"We had such plans," he said softly, "all of us, you know, for coming back to the old place and ending up there. Win says her kids shall stay there if she can't."
"Where is she?"
"Oh, she's 'most anywhere. Her husband's in the Navy—Asiatic Squadron—and she hangs about where he's likely to strike the country next. She was in Honolulu the last I heard. So she's not likely to do much for the place, you see."
"Where's Thea?" Miss Honey inquired.
"Wha tee?" mimicked the General, with an astounding similarity of inflection.
The young man threw his light cap at the baby's head; it landed grotesquely cocked over one eye, and the General, promptly sitting upon it to protect himself from further attacks, fell into convulsions of laughter as the young man threatened him.

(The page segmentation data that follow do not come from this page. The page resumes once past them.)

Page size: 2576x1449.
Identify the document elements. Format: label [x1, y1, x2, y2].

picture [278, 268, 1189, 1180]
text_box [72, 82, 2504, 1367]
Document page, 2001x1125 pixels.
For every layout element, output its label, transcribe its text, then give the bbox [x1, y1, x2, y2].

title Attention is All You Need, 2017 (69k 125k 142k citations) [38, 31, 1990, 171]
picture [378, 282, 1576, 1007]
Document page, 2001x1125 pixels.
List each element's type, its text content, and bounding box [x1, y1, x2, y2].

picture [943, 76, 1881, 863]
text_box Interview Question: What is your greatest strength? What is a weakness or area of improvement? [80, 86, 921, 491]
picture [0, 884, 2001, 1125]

"Thea's out West, on a ranch just out of Denver. She was married first, and her boys have ponies now—broncos. Of course it's fine for them out there, but she says she won't be happy till they can get East for a year or two. She wants them to see the place and grow up a little in it. She wants 'em to see the attic and poke about the barn and the stable and climb over the rocks. You see they're on the ranch all summer and in school in Denver all winter, and Thea says they don't know the look of an old stone wall with an apple tree in the corner. She says the fruit's not nearly so nice out there."
"Where is the place? Near here?"
"No, not so very. It's in the Berkshires, just out of Great Barrington. Father's practice was there, and grandfather's, too. Grandfather built it."
"That's where Lenox is, the Berkshires, isn't it?" the lady inquired with a yawn.